Grand cinéaste chinois de notre temps, Lou Ye est de retour cette année avec un cinquième long. Présenté en compétition dans Un certain regard au festival de Cannes en 2012, Lou Ye n’a cette année pas choisit la compétition officielle (auquel il avait participé avec Purple Butterfly, Une jeunesse chinoise, et Nuit d’ivresse printanière). Pour la première fois, le cinéma de Lou Ye s’inscrit dans le film de genre, le thriller/film noir sans pour autant y suivre codes et balisages habituels.
C’est en ce sens que Mystery nous happe dès ses première minutes : tout commence très vite par la mort de la victime, renversé par une voiture, et gravement blessée juste avant l’accident. Ces premiers plans magnifiquement montés nous apparaissent non sous un seul point de vue, mais bien plusieurs. Ce sera également le sujet du film, parmi de nombreux témoignages, mensonges, complots et trahisons. Ces premières annonces pourraient sembler classiques (film choral ?), et non dignes d’intérêt pour un film codifié aux premiers abords.

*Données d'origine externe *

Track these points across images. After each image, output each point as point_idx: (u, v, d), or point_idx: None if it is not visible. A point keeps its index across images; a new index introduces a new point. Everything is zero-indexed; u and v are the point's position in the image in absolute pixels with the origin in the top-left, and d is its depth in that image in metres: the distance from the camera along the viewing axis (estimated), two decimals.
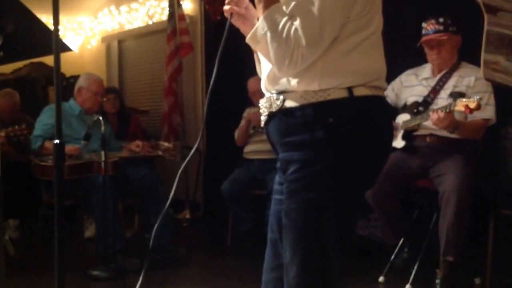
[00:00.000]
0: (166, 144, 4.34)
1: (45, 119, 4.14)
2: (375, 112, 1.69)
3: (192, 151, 1.81)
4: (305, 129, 1.63)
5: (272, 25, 1.59)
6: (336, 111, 1.62)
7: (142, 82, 6.92)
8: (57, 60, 1.73)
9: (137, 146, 4.19)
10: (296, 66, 1.59)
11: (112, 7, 7.10)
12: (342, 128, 1.62)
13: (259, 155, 4.33)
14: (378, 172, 1.73)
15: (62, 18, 6.93)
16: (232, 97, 4.87)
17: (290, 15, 1.59)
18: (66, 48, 1.76)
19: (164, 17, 6.16)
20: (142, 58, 6.95)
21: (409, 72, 3.57)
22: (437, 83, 3.36)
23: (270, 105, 1.70)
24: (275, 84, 1.70)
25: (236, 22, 1.80)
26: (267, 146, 3.92)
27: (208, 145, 5.61)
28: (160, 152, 4.27)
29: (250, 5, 1.79)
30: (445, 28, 3.29)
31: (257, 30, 1.63)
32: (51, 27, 1.77)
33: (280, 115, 1.68)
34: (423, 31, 3.38)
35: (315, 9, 1.55)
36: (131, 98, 6.86)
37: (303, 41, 1.54)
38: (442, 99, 3.29)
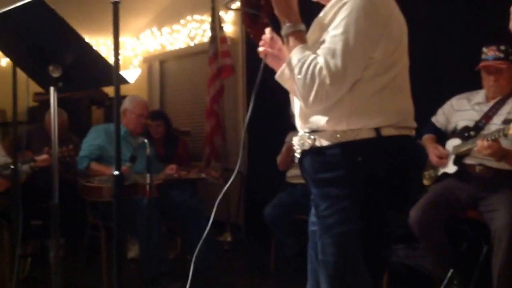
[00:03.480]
0: (209, 168, 4.41)
1: (91, 140, 4.27)
2: (403, 152, 1.77)
3: (234, 175, 1.88)
4: (335, 167, 1.73)
5: (299, 63, 1.69)
6: (364, 150, 1.72)
7: (183, 102, 7.04)
8: (117, 95, 1.81)
9: (171, 169, 4.27)
10: (321, 103, 1.69)
11: (154, 28, 7.28)
12: (371, 166, 1.71)
13: (302, 180, 4.34)
14: (407, 207, 1.82)
15: (105, 39, 7.14)
16: (274, 120, 4.92)
17: (315, 54, 1.68)
18: (124, 81, 1.84)
19: (205, 38, 6.29)
20: (183, 79, 7.08)
21: (460, 96, 3.55)
22: (490, 109, 3.33)
23: (303, 143, 1.79)
24: (306, 123, 1.79)
25: (271, 63, 1.92)
26: None
27: (250, 167, 5.66)
28: (203, 175, 4.34)
29: (283, 47, 1.89)
30: (505, 56, 3.28)
31: (285, 68, 1.74)
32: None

Cette fabuleuse scène reviendra à plusieurs reprises durant la progression de l’intrigue : c’est de là que tout le film part, c’est là qu’est la clé. De sublimes ralentis à la coréenne peuvent nous évoquer d’autres grands cinéastes, comme Park Chan Wook, Kim Je-woon, et bien d’autres. Cette scène pourrait s’inscrire dans le slasher, si elle n’était pas filmée d’une façon si personnelle, si propre à l’auteur. Comme d’autres procédés de mise en scène de Lou Ye reconnaissables (gros plans sur les visages pendant des actes violents) Mystery insuffle au thriller d’aujourd’hui un esprit quasi nouveau, original, puissant, à l’encontre du thriller américain académique. L’impressionnante Hao Lei, déjà remarquée dans Une jeunesse chinoise (2006) est de tous les plans, et apparaît comme une anti femme fatale, une héroïne soumise en continu. Ce rôle lui a par ailleurs valu une nomination de la meilleure actrice au dernier festival d’Hong Kong.

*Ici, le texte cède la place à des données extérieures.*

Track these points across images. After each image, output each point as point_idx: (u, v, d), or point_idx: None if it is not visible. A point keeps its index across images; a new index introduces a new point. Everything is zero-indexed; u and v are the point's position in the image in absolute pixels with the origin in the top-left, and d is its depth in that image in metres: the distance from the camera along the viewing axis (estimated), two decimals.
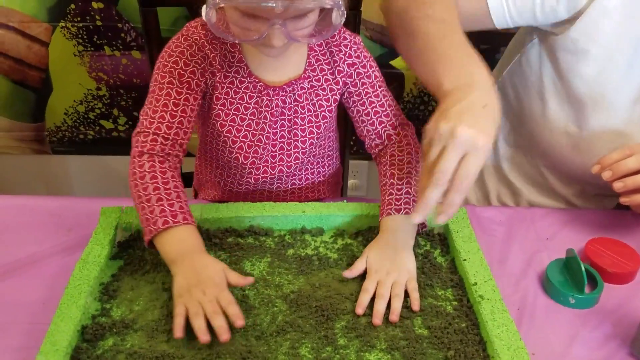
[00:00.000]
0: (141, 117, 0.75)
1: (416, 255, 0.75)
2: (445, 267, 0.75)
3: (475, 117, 0.64)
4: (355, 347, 0.62)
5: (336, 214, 0.80)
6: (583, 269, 0.72)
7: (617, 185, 0.77)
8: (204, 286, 0.62)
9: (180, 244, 0.67)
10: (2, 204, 0.84)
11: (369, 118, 0.83)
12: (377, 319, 0.65)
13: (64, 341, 0.58)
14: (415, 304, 0.67)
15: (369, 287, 0.69)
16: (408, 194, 0.77)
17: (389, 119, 0.83)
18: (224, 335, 0.59)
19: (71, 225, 0.80)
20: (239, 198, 0.88)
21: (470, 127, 0.63)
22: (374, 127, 0.83)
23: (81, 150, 1.64)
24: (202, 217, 0.78)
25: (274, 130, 0.82)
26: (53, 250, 0.76)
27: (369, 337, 0.63)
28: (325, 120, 0.83)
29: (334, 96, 0.82)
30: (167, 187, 0.70)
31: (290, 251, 0.76)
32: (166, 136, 0.73)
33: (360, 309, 0.66)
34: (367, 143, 0.85)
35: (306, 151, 0.85)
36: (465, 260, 0.72)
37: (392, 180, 0.78)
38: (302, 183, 0.91)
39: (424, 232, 0.79)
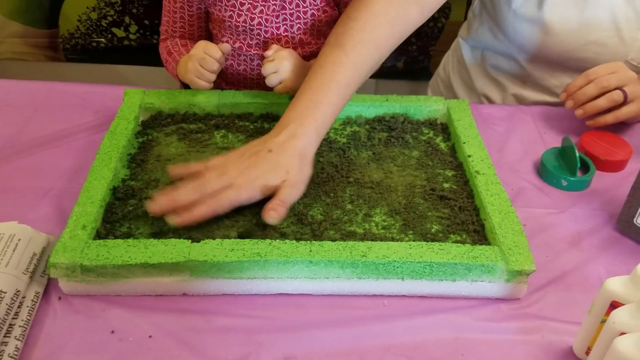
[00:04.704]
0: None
1: (419, 141, 0.80)
2: (447, 151, 0.80)
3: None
4: (363, 211, 0.68)
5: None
6: (577, 153, 0.78)
7: (578, 113, 0.85)
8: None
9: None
10: (34, 87, 0.90)
11: None
12: None
13: (99, 195, 0.64)
14: None
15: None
16: None
17: None
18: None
19: (97, 107, 0.85)
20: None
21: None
22: None
23: (94, 59, 1.68)
24: (220, 102, 0.82)
25: None
26: (81, 128, 0.81)
27: (374, 203, 0.69)
28: None
29: None
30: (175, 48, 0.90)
31: None
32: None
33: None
34: None
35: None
36: (464, 143, 0.77)
37: None
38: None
39: (427, 122, 0.84)
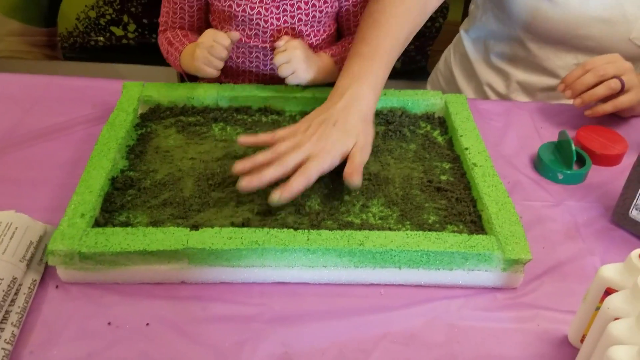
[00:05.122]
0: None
1: (416, 135, 0.81)
2: (444, 145, 0.80)
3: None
4: (360, 202, 0.68)
5: None
6: (573, 146, 0.78)
7: (576, 102, 0.85)
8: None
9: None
10: (33, 80, 0.90)
11: None
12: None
13: (97, 185, 0.64)
14: None
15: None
16: None
17: None
18: None
19: (95, 101, 0.85)
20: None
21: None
22: None
23: (92, 57, 1.68)
24: (219, 95, 0.83)
25: None
26: (79, 121, 0.81)
27: (371, 194, 0.69)
28: None
29: None
30: (176, 38, 0.90)
31: None
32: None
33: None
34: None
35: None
36: (462, 136, 0.78)
37: None
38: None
39: (424, 116, 0.85)
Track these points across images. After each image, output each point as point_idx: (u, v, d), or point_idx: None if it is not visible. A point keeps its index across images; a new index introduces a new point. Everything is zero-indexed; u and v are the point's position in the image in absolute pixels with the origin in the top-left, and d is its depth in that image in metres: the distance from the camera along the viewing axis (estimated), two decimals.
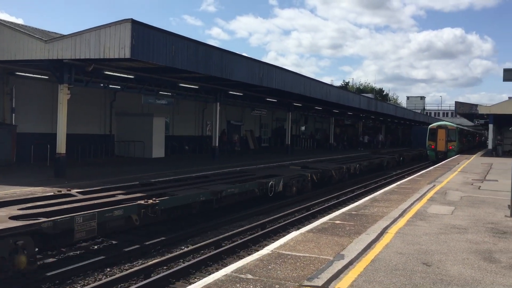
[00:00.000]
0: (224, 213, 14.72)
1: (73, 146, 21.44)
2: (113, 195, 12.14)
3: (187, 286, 7.67)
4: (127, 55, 14.08)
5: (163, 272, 9.04)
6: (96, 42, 14.59)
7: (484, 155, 41.61)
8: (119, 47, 14.12)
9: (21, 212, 9.30)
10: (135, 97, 26.28)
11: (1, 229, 7.76)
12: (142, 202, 11.14)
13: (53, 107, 19.93)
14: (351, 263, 6.92)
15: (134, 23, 14.13)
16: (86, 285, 8.30)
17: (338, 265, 6.76)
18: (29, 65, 18.39)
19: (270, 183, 16.81)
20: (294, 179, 18.86)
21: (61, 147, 16.73)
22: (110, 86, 20.95)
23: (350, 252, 7.49)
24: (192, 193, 13.17)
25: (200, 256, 10.13)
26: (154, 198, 11.50)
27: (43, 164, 20.16)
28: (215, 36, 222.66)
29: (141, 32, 14.49)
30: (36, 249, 8.47)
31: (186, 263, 9.56)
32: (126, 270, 9.19)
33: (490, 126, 42.06)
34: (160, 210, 11.54)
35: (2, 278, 7.71)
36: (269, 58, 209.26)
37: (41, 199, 10.99)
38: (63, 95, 16.46)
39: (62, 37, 15.80)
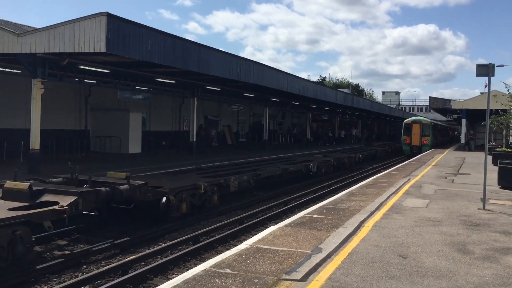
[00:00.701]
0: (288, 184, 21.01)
1: (48, 142, 21.03)
2: (226, 170, 19.08)
3: (166, 281, 7.63)
4: (103, 49, 13.86)
5: (140, 268, 8.97)
6: (71, 35, 14.32)
7: (457, 149, 42.50)
8: (94, 41, 13.90)
9: (201, 176, 16.02)
10: (111, 92, 25.92)
11: (208, 180, 14.55)
12: (255, 172, 18.11)
13: (26, 102, 19.49)
14: (329, 256, 6.99)
15: (110, 17, 13.91)
16: (62, 283, 8.17)
17: (316, 258, 6.83)
18: (1, 59, 17.94)
19: (310, 165, 22.96)
20: (323, 163, 24.75)
21: (35, 143, 16.40)
22: (85, 80, 20.61)
23: (328, 245, 7.57)
24: (274, 168, 20.23)
25: (178, 252, 10.09)
26: (259, 171, 18.43)
27: (16, 160, 19.71)
28: (192, 30, 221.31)
29: (116, 26, 14.27)
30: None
31: (164, 259, 9.50)
32: (103, 266, 9.08)
33: (463, 121, 42.93)
34: (261, 178, 18.33)
35: (209, 207, 14.24)
36: (246, 53, 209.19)
37: (193, 170, 18.24)
38: (37, 90, 16.13)
39: (35, 30, 15.46)
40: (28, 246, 8.39)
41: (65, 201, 9.74)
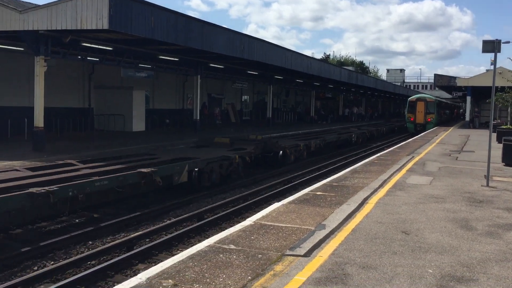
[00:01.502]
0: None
1: (52, 120, 21.06)
2: (299, 136, 26.49)
3: (170, 257, 7.72)
4: (105, 26, 13.74)
5: (145, 244, 9.08)
6: (73, 12, 14.19)
7: (461, 127, 42.34)
8: (97, 18, 13.77)
9: (294, 139, 24.11)
10: (114, 70, 25.78)
11: (303, 142, 22.48)
12: (323, 138, 25.60)
13: (29, 80, 19.46)
14: (332, 232, 7.05)
15: None
16: (69, 258, 8.29)
17: (320, 234, 6.88)
18: (3, 37, 17.83)
19: (353, 135, 30.73)
20: (360, 134, 32.46)
21: (39, 120, 16.42)
22: (88, 58, 20.49)
23: (331, 222, 7.62)
24: (332, 136, 27.80)
25: (183, 229, 10.19)
26: (325, 138, 25.93)
27: (21, 138, 19.81)
28: (195, 7, 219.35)
29: (119, 2, 14.11)
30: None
31: (169, 235, 9.61)
32: (109, 243, 9.20)
33: (468, 98, 42.64)
34: (326, 143, 25.40)
35: (301, 159, 21.47)
36: (249, 31, 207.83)
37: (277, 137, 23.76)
38: (40, 68, 16.07)
39: (37, 7, 15.31)
40: (240, 169, 16.47)
41: (249, 147, 18.10)
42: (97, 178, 10.82)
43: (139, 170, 11.89)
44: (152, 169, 12.02)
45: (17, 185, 9.52)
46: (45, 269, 7.67)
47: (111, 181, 11.02)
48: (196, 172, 13.80)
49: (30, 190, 8.99)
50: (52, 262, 8.14)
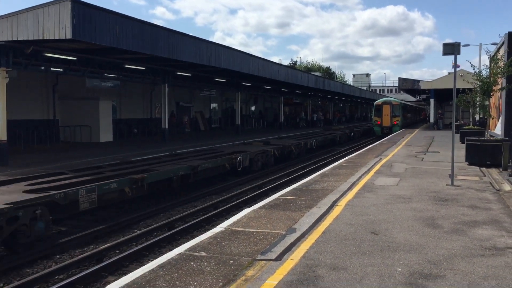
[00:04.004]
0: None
1: (15, 133, 20.50)
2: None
3: (141, 267, 7.60)
4: (68, 36, 13.52)
5: (115, 256, 8.92)
6: (35, 22, 13.91)
7: (426, 128, 43.39)
8: (59, 28, 13.54)
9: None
10: (79, 80, 25.32)
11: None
12: (358, 129, 44.98)
13: None
14: (303, 235, 7.09)
15: (74, 2, 13.55)
16: (35, 273, 8.07)
17: (291, 238, 6.92)
18: None
19: (336, 135, 37.75)
20: (357, 131, 42.58)
21: (2, 133, 15.96)
22: (51, 69, 20.02)
23: (302, 225, 7.68)
24: (342, 133, 37.52)
25: (153, 238, 10.06)
26: (335, 134, 36.02)
27: None
28: (160, 15, 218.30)
29: (82, 11, 13.93)
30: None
31: (139, 246, 9.47)
32: (77, 256, 9.00)
33: (432, 100, 43.76)
34: (360, 130, 45.24)
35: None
36: (216, 38, 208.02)
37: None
38: (1, 79, 15.64)
39: None
40: (347, 138, 38.43)
41: (346, 130, 39.62)
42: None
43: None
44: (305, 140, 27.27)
45: None
46: (11, 285, 7.43)
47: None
48: (338, 137, 32.31)
49: None
50: (18, 278, 7.90)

A cela s’ajoute une part importante dans tout thriller : l’espace dans lequel évolue ses personnages. Lou Ye a intégralement tourné à Wuhan, grande ville chinoise sur les rives du fleuve bleu. Les quelques plans montrant les grattes ciel ne sont pas sans rappeler certains classiques américains, comme The Naked City de Jules Dassin (1948). La ville a un rôle primordial dans Mystery, c’est une ville où l’on ne peut se cacher, une ville où tous regardent par les baies vitrées, suivent des yeux les voitures, espionnent leurs compagnes ou compagnons.
Si Mystery parvient à nous achever avec un surprenant coup de théâtre, annihilant tout suspense préétablit, ses faiblesses peuvent apparaître dans la gestion du rythme, parfois trop lent, parfois trop rapide, ou dans ses dialogues pas toujours bien ficelés. Mais ce n’est pas pour autant que cette histoire ne parvient pas à aspirer l’esprit pervers et inquiet de nous, spectateurs. En ce sens, Lou Ye réalise peut être son film le plus accessible à ce jour. L’autre déception est peut être cette accessibilité. Possédant la boite de pandore du thriller noir, Lou Ye ne l’utilise pas jusqu’au bout, même si il propose un film de genre conçu différemment du courant habituel. Manquant de richesse, ce Mystery est néanmoins un véritable hameçon, qui n’harponnera sans doute pas tout son public, mais dont les heureuses victimes se trouveront ravies.